Bei der Entscheidung der Frage, ob der Raum für die Begegnung des MS „D" mit dem „B"-Zug unzweifelhaft hinreichte, wird das Berufungsgericht in der erforderlichen erneuten Verhandlung u. a. zu berücksichtigen haben, dass „D" nur 6,20 m breit ist und sich in zügiger Bergfahrt befand, also gut gesteuert werden konnte. Dagegen hat es in diesem Zusammenhange außer Betracht zu bleiben, dass „C" gleichzeitig den Talzug überholte. Sollte das Berufungsgericht ggf. nach Anhörung eines Sachverständigen zu der Überzeugung kommen, dass für die Begegnung nicht unzweifelhaft hinreichend Raum vorhanden war, so liegt in dem Verhalten der Schiffsführung von „D" ein objektiver Verstoß gegen § 37 Nr. 1. Da diese Vorschrift insbesondere den Schutz der übrigen im Gefahrenbereich befindlichen Schiffe bezweckt, stellt sie sich als Schutzvorschrift im Sinne des § 823 Abs. 2 BGB dar, soweit eines dieser Schiffe Schaden erleidet. Mit dem objektiven Verstoß gegen das Schutzgesetz wird gleichzeitig eine Vermutung für das Verschulden der Schiffsführung von „D" begründet, das diese dann zu entkräften hat.

Reichte der Raum für die Begegnung nicht aus, so liegt der Schluss nahe, dass der Raum auch für das alleinige Überholen durch „C" nicht hinreichte. Denn der überholende 9,47 m breite, leere, dem Westwind viel stärker ausgesetzte TalFahrer „C" war bedeutend schwerer zu steuern als das zu Berg fahrende MS „D", so dass der Talfahrer zur Vorbeifahrt einen breiteren Raum benötigte als der Bergfahrer. „C" hätte dann schon dadurch, dass es in die Brückenöffnung hineinfuhr, gegen § 37 Nr. 1 verstoßen.

Wenn Überholen und Begegnen zusammentreffen und für beide gleichzeitige Manöver nicht unzweifelhaft hinreichend Raum vorhanden ist (wie das im vorliegenden Fall unbestritten, auch vom Berufungsgericht ausdrücklich festgestellt ist), so hat der Gegenfahrer (hier „D") das Vorrecht.

+-------+

### AUFGABE 1
Prüfe, ob die folgenden Aussagen mit dem Auszug über die Schiffsbegegnung übereinstimmen, und antworte jeweils mit Ja oder Nein samt den entscheidenden Worten des Auszugs im genauen Wortlaut: (a) MS „D" ist 6,20 m breit. (b) Der Talfahrer „C" war leichter zu steuern als MS „D". (c) Reicht der Raum für gleichzeitiges Überholen und Begegnen nicht unzweifelhaft aus, hat der Gegenfahrer das Vorrecht.
### AUFGABE 2
Führe den Auszug über die Schiffsbegegnung in der Brückenöffnung im Anschluss an seinen letzten Satz fort.
Das Material wird für die Bearbeitung nicht gebraucht.

### AUFGELISTETES MATERIAL
+-------+

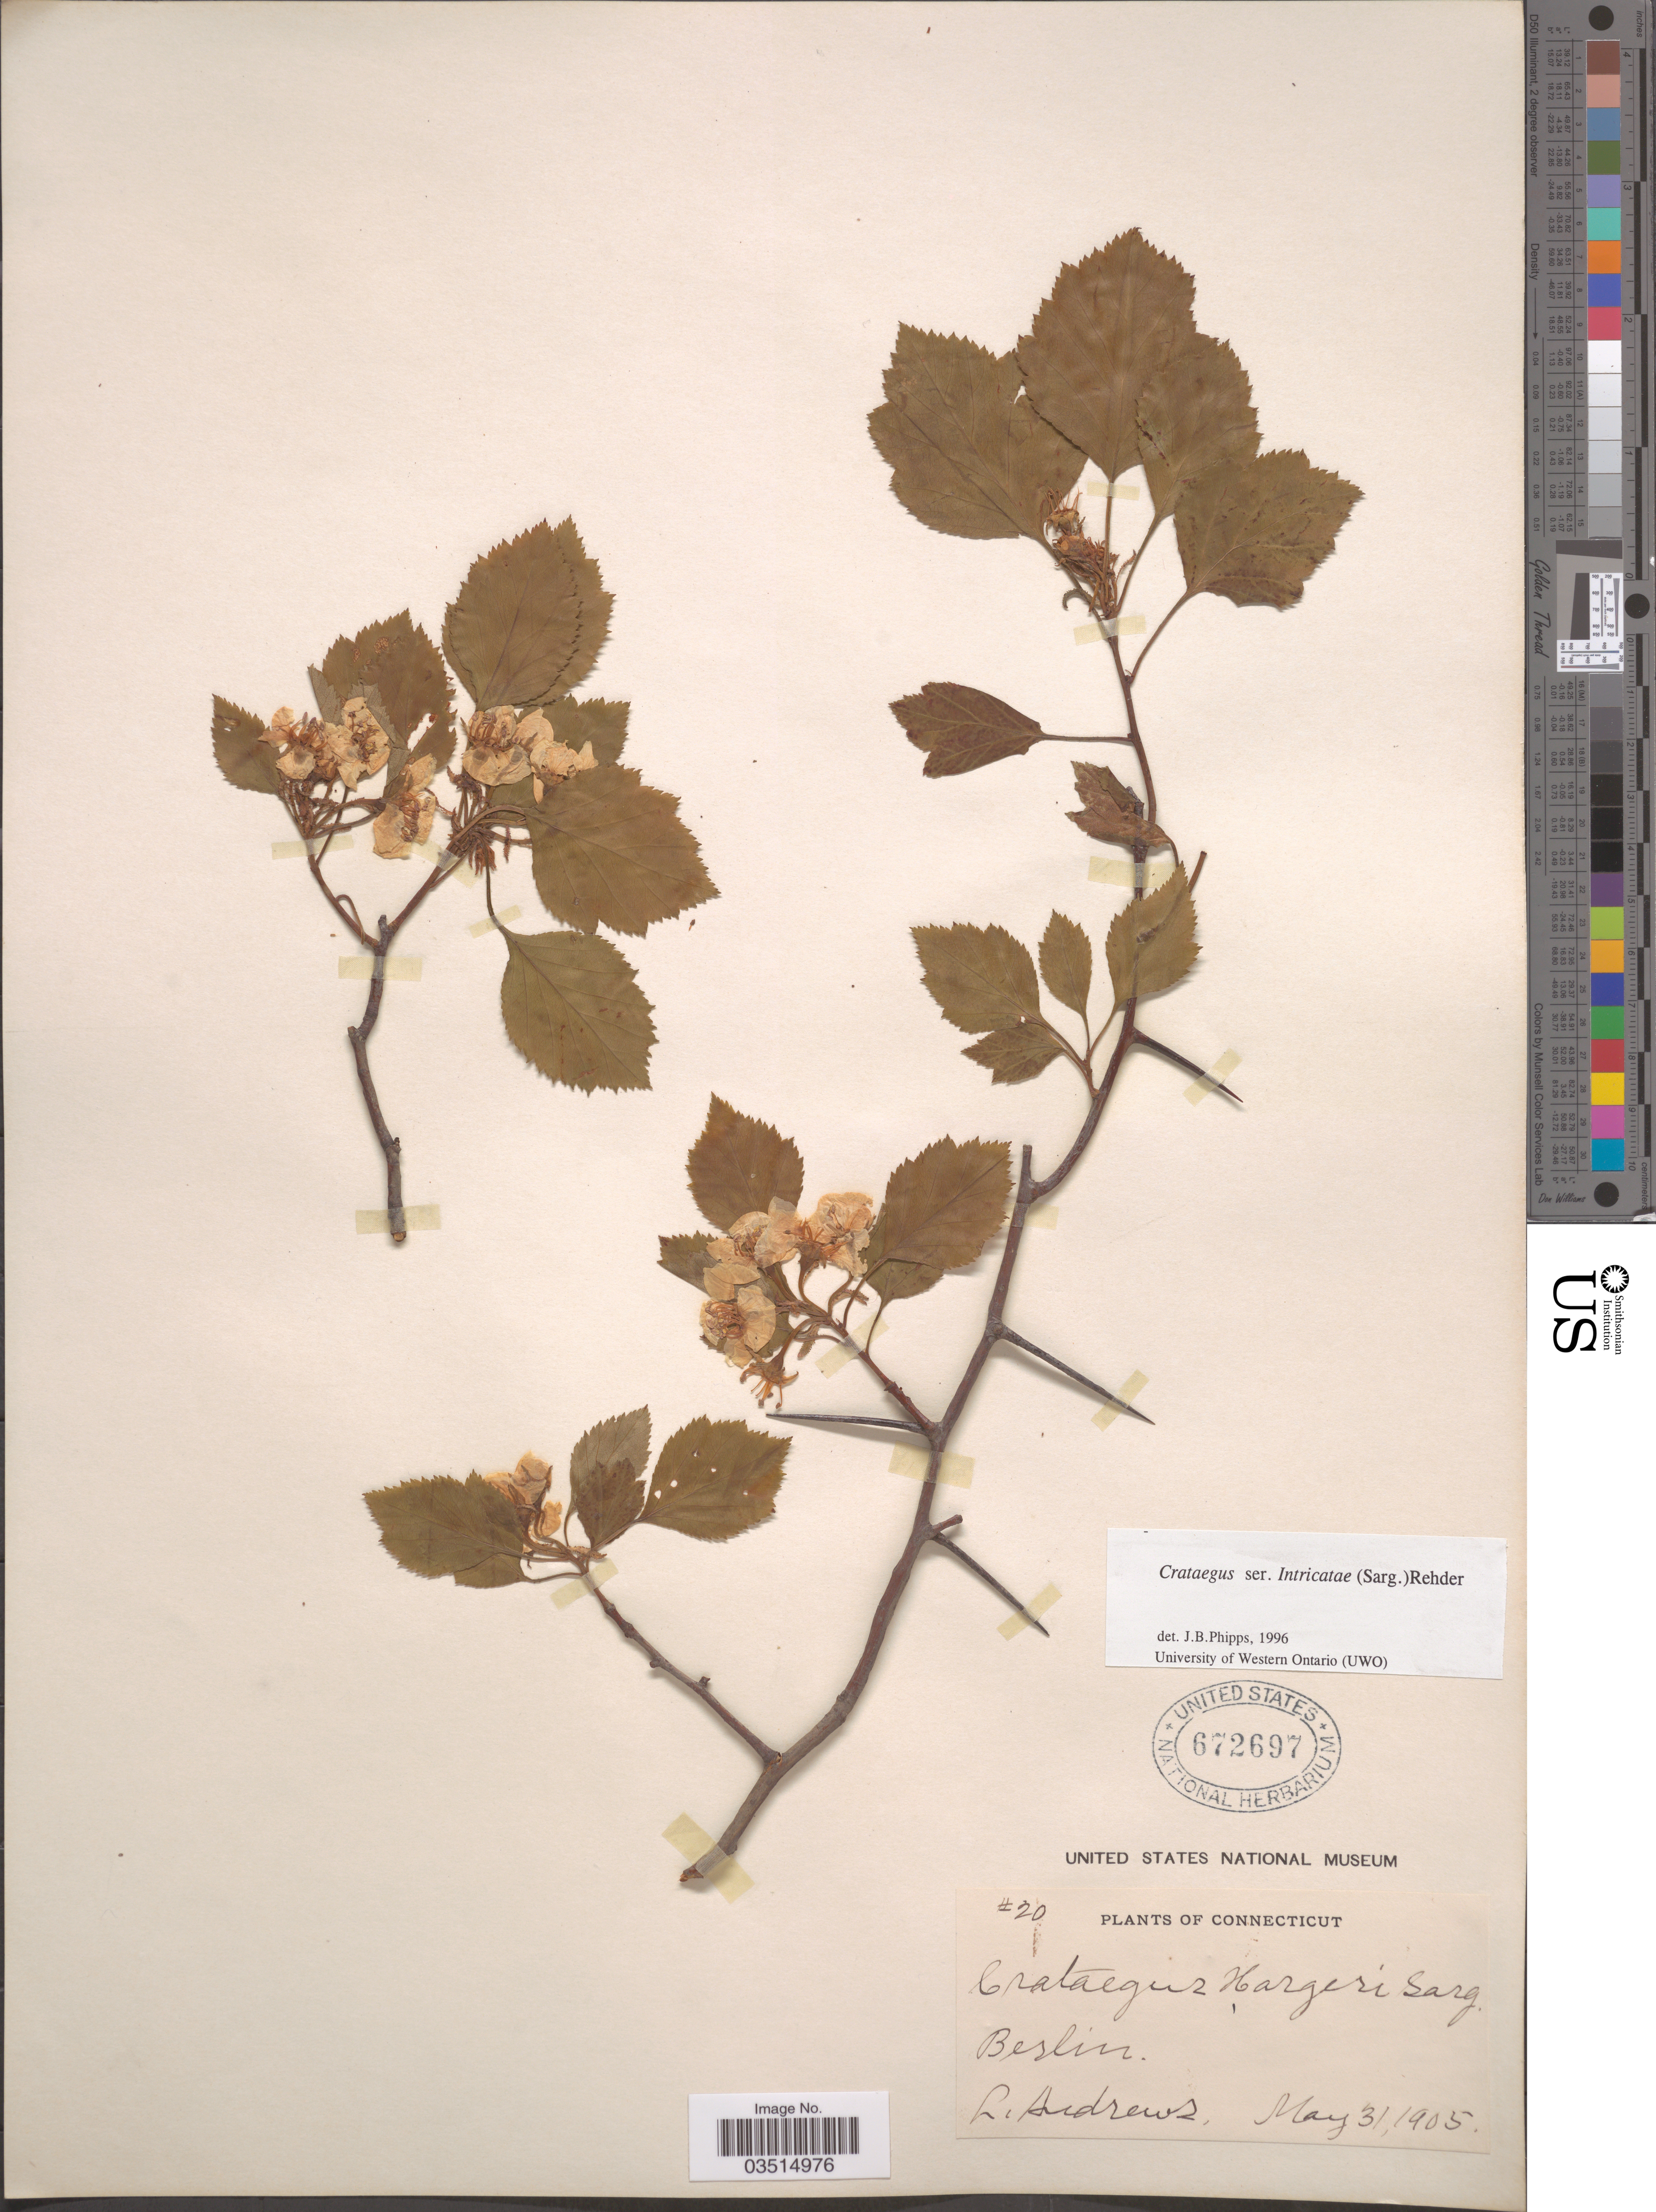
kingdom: Plantae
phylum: Tracheophyta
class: Magnoliopsida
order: Rosales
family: Rosaceae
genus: Crataegus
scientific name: Crataegus hargeri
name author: Sarg.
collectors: L. Andrews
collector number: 20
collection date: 1905-05-31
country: United States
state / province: Connecticut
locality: Berlin.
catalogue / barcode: US 672697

+-------+

### ERGEBNIS 1
(a) Ja: »dass „D" nur 6,20 m breit ist«
(b) Nein: »war bedeutend schwerer zu steuern als das zu Berg fahrende MS „D"«
(c) Ja: »so hat der Gegenfahrer (hier „D") das Vorrecht.«

### ERGEBNIS 2
Die Schiffsführung von „C", die selbst davon ausging, dass hinreichender Raum für die Vorbeifahrt vorhanden war, musste damit rechnen, dass ein Gegenfahrer unter der Brücke die Begegnung mit dem „B"-Zug vollziehen würde. Aus diesem Grunde durfte sie keinesfalls unter der Brücke überholen und musste sie von vornherein ihre nautischen Maßnahmen so treffen, dass sie nicht, etwa wegen des starken Westwindes und der dadurch vielleicht gebotenen Erhöhung der Fahrgeschwindigkeit, zum Überholen unter der Brücke gezwungen war. Das Berufungsgericht hat daher im Ergebnis recht, wenn es ausführt, die Schiffsführung von „C" hätte sich mit ihrem leeren Schiff schon von oben her in genügendem Abstand von dem Talzug halten müssen, so dass sie gar nicht in die Gefahr einer zunächst unbeabsichtigten Überholung in der Brücke kommen konnte. Ergänzend kann hinzugefügt werden, dass der Schiffsführer von „C", als er bemerkte oder jedenfalls damit rechnen musste, dass er infolge seiner hohen Fahrstufe unter der Brücke nicht hinter dem Talzug würde zurückbleiben können, rechtzeitig vor der Brücke hätte aufdrehen müssen. Dadurch, dass der Schiffsführer von „C" das Vorrecht des Gegenfahrers verletzte, hat er schuldhaft die weit überwiegende Ursache für den Zusammenstoß gesetzt.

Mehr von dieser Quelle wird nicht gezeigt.